JOBS:
1 > In the profile of Youth and Gaudi, which rock band is Youth a founding member and bassist of?
2 > List every music genre that the profile of Youth and Gaudi says Gaudi specializes in.
3 > Please carry on the interview with Youth and Gaudi from the point where the profile stops.

EXCERPT PROVIDED:
──────────

Youth & Gaudi

Youth & Gaudi

Artists & Producers

Martin Glover, better known by his stage name Youth, is a British record producer and musician, best known as a founding member and bassist of the rock band Killing Joke. He is also a member of the Fireman, along with Paul McCartney.

Daniele Gaudi, better known simply as Gaudi, is an Anglo-Italian musician, solo artist and record producer based in London who specialises in dub music, electronica, reggae and worldbeat. Gaudi's distinctive production sound appears in a number of name acts' albums nominated for Awards and prizes such as a Grammy Award in 2019 - Best Reggae Album Of The Year- for 'Mass Manipulation' by Steel Pulse and BBC Radio 3 Awards for World Music 2008 for the album 'Dub Qawwali' by Gaudi & Nusrat Fateh Ali Khan.

Digging into the creative process, Byta speaks with artists, musicians, producers, DJs and anyone involved with music creation. A conversation about how they create, collaborate and share music. From studio setups to routines, and the first person to hear about the next 'big' work.

Where are you based?

Youth: South London.

──────────

SOURCE EXCERPT:
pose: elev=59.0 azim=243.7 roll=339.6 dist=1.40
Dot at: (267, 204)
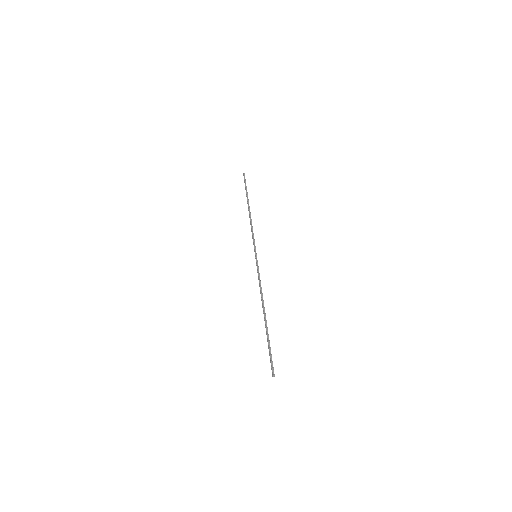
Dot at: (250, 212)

──────────

ANSWER SET:
1 > Killing Joke.

2 > Dub music, electronica, reggae, worldbeat

3 >
Gaudi: Central London.

How, when and where did you start making music? Are you primarily a musician or a producer, or do something else?

Youth: My first single in 1978 was ‘One of the lads’ by 4 Be 2, John Lydon produced it. I stayed up late with the engineer Mark Lusadi and mixed up some dubs. I started out as a bass player, but  I certainly now play many instruments and write, as well as play bass. 

Gaudi: I approached music at the age of 7 studying classical piano for the following 12 years, this was in my native town Bologna, Italy. I started then my first experimental compositions with my industrial / electronica duo ‘Paranoise’, using a Moog synthesizer, Korg MS10, Roland tape echo, AceTone drum machine and distorted vocals. We released our single in 1981 and re-pressed it in 2021 on a 7in vinyl for its 40th anniversary. In the course of the years, I’ve specialized my studies in two main electronic instruments: Theremin and synthesizer. In the late 80s, I started my first approach to music production and progressed then and expanded my knowledge in the course of the following years.

Who would you consider some of your biggest influences when it comes to your “sound”?

Youth: Generally everything from Can to Funkadelic, via Led Zeppelin and Fela Kuti. My influences on the new ‘Stratosphere’ album I’ve done with Gaudi range from the Berlin techno scene to Deep house to some contemporary ambient, anything on Kompact Records, to King Tubby and Lee ‘Scratch’ Perry. We have a unique sound that fuses and blends many styles and genres, but essentially it’s dancefloor dub.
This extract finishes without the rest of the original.